Tuesday, March 18, 2008

Creating an Army of Free Captcha Typers

People are finally starting to catch on to this technique. However I’m finding a lack of tact in how to accomplish it successfully. The objective is simple. How do we get a bunch of other people to type in Captchas for us willingly? First we’ll dive into why this is useful. Lets say you’re spamming Myspace or Yahoo accounts for instance. You could either attempt to defeat it through various OCR techniques or hire people from India to type them in for you. Captcha decoding is very tough to master and uses loads of server usage. Reliable Indians are tough to find and it poses a margin that you must beat. So now you’re starting to consider your options. There are still some out there but the best one I can recommend would be to find a way to get others to do it for you by giving them an incentive.


What Will You Need

First you will need to create the script that will actually grab the Captcha and output it so you can display it to the user without them knowing what the real reason is of they are typing it in. Next you will need to actually require the user to type it in in order to preform an action on your site. Next your script will need to grab what they type in and check to see if it was correct. Lets say your spamming Myspace. So you display the Captcha on another site of yours and when the user types it in, a second script actually makes the account using what they said the Captcha was. Make sense?


The Incentive

I’ve seen a few ideas mole around about how to do this. Some suggest adding the Captcha to your blog comments. It doesn’t really do anything and if they don’t type it in, it will still allow the comment. However anyone who does type it in. The script will create the account and boom your in like flint. However each of these ideas I’ve heard have one major flaw; lack of traffic. Even if your blog or other site gets 20 comments/day that still isn’t very many captcha types and hardly worth the trouble. I’ve also heard some ideas about offering free porn but the problem is still the same wouldn’t you agree? So you’ll need a site that will grab major traffic, lots of pageviews, and most of all the users will be obligated to type the traffic.


Here’s My Proposal

Try creating a webproxy. A web proxy is designed to bypass proxy restrictions through a web interface. For example, in a university, the IT department blocks a lot of harmless websites simply because of their popularity. So people use webproxies to access those websites. Creating a webproxy is great because they draw MAJOR traffic and TONS of pageviews very quickly. They don’t require much promotion to become very popular. They are also very easy to setup. First you’ll need to find a good webproxy script. I’d recommend CGIProxy or PHP Proxy. Use whatever is most comfortable for you to setup and edit. Next you need to do a tad bit of promotion on it. The best way is to sign it up on a few proxy top sites lists or free proxy directories. You’ll find out quickly that you won’t need much promotion to get them some serious daily traffic. I recently setup a webproxy (Unblock Myspace) and it was getting 400 unique visitors/day and 20,000 pageviews/day within days of opening with very little promotion. Currently its getting about 700 unique visitors/day and approx 72,000 pageviews/day. To put that in the math sense; if I display a Captcha for the visitor to type in every 25 random pageviews in order for them to continue to the page they wanted to go to. That comes out to about 2880 Captchas/day. In case you were paying attention thats A LOT of Myspace accounts(money). ':)'


So whats the downside? Well first web proxies are a big strain on servers. A lot of hosting providers don’t allow them for that reason. An easy way to solve this is to get your own virtual private server/dedicated server, or get a buddy to donate a dedicated box. Another would be to have multiple hosting providers and have the script disperse the traffic amongst them evenly to lighten the load. Where theres a will(money) theres a way.

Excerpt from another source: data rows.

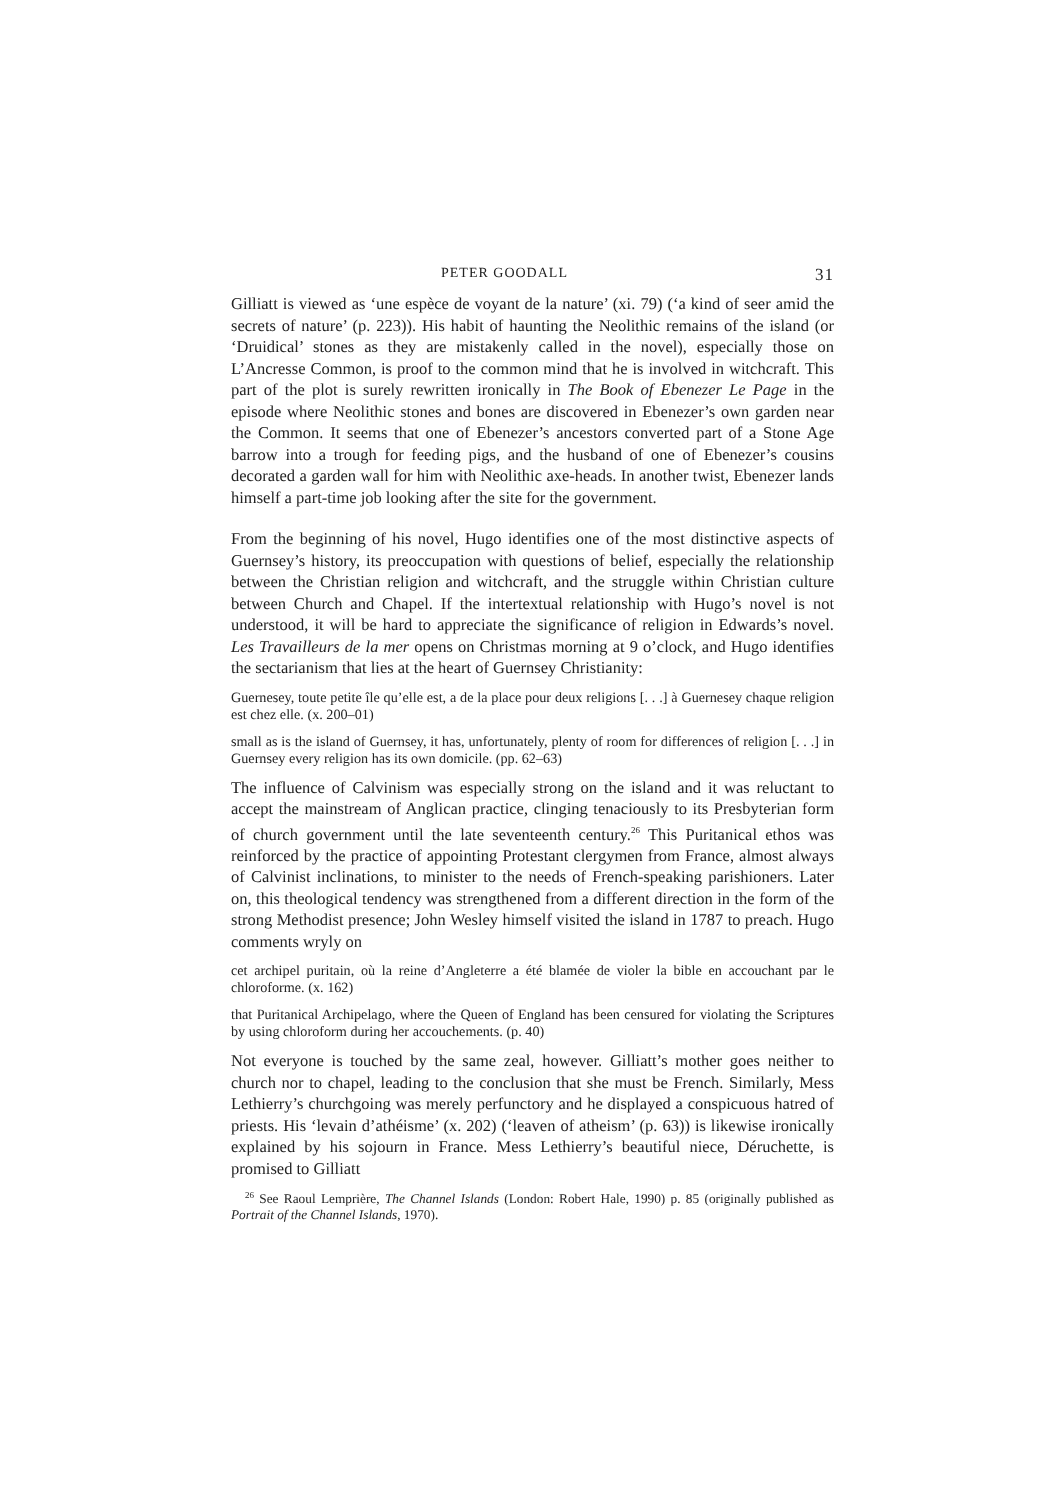PETER GOODALL 31
Gilliatt is viewed as ‘une espèce de voyant de la nature’ (xi. 79) (‘a kind of seer amid the secrets of nature’ (p. 223)). His habit of haunting the Neolithic remains of the island (or ‘Druidical’ stones as they are mistakenly called in the novel), especially those on L’Ancresse Common, is proof to the common mind that he is involved in witchcraft. This part of the plot is surely rewritten ironically in The Book of Ebenezer Le Page in the episode where Neolithic stones and bones are discovered in Ebenezer’s own garden near the Common. It seems that one of Ebenezer’s ancestors converted part of a Stone Age barrow into a trough for feeding pigs, and the husband of one of Ebenezer’s cousins decorated a garden wall for him with Neolithic axe-heads. In another twist, Ebenezer lands himself a part-time job looking after the site for the government.
From the beginning of his novel, Hugo identifies one of the most distinctive aspects of Guernsey’s history, its preoccupation with questions of belief, especially the relationship between the Christian religion and witchcraft, and the struggle within Christian culture between Church and Chapel. If the intertextual relationship with Hugo’s novel is not understood, it will be hard to appreciate the significance of religion in Edwards’s novel. Les Travailleurs de la mer opens on Christmas morning at 9 o’clock, and Hugo identifies the sectarianism that lies at the heart of Guernsey Christianity:
Guernesey, toute petite île qu’elle est, a de la place pour deux religions [. . .] à Guernesey chaque religion est chez elle. (x. 200–01)
small as is the island of Guernsey, it has, unfortunately, plenty of room for differences of religion [. . .] in Guernsey every religion has its own domicile. (pp. 62–63)
The influence of Calvinism was especially strong on the island and it was reluctant to accept the mainstream of Anglican practice, clinging tenaciously to its Presbyterian form of church government until the late seventeenth century.<sup>26</sup> This Puritanical ethos was reinforced by the practice of appointing Protestant clergymen from France, almost always of Calvinist inclinations, to minister to the needs of French-speaking parishioners. Later on, this theological tendency was strengthened from a different direction in the form of the strong Methodist presence; John Wesley himself visited the island in 1787 to preach. Hugo comments wryly on
cet archipel puritain, où la reine d’Angleterre a été blamée de violer la bible en accouchant par le chloroforme. (x. 162)
that Puritanical Archipelago, where the Queen of England has been censured for violating the Scriptures by using chloroform during her accouchements. (p. 40)
Not everyone is touched by the same zeal, however. Gilliatt’s mother goes neither to church nor to chapel, leading to the conclusion that she must be French. Similarly, Mess Lethierry’s churchgoing was merely perfunctory and he displayed a conspicuous hatred of priests. His ‘levain d’athéisme’ (x. 202) (‘leaven of atheism’ (p. 63)) is likewise ironically explained by his sojourn in France. Mess Lethierry’s beautiful niece, Déruchette, is promised to Gilliatt
<sup>26</sup> See Raoul Lemprière, The Channel Islands (London: Robert Hale, 1990) p. 85 (originally published as Portrait of the Channel Islands, 1970).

Captchas Captchas Captchas

Guess what I’m in the mood to talk about? You guessed it. Captchas! In fact I feel like dedicating a whole week, maybe more depending on if any downtime occurs. ':)' to talking about nothing but captcha breaking. We’ll break every captcha in the book and even by the end of this post the captchas that haven’t been created yet. Furthermore, for this week only I am accepting any and all captcha related guest posts. So if you got a captcha solved or want to discuss techniques to breaking them feel free to write up a guest post and email it to ELI at BLUEHATSEO.COM in html form. You can stay anonymous and not only will I put it up but I’m also willing to put up any ad you’d like. Pick any text or banner ad you’d like to put up with your post and I’ll include it. With as many readers as this place has I’m sure it’ll get clicked. Also be sure to include your paypal address. If I really like your guest post I may even send you a $100 as a thank you. Also, all you bloggers are welcome to repost any of the captcha related posts on this blog. I now declare any captcha related posts on this blog public domain and republishable under full rights. For some odd reason I feel like blowing the captcha breaking industry the fuck up. Like my favorite saying goes, if you’re going to wreck a room you might as well WRECK it. Lets begin by visiting one of my first captcha related posts; the Army Of Captcha Typers.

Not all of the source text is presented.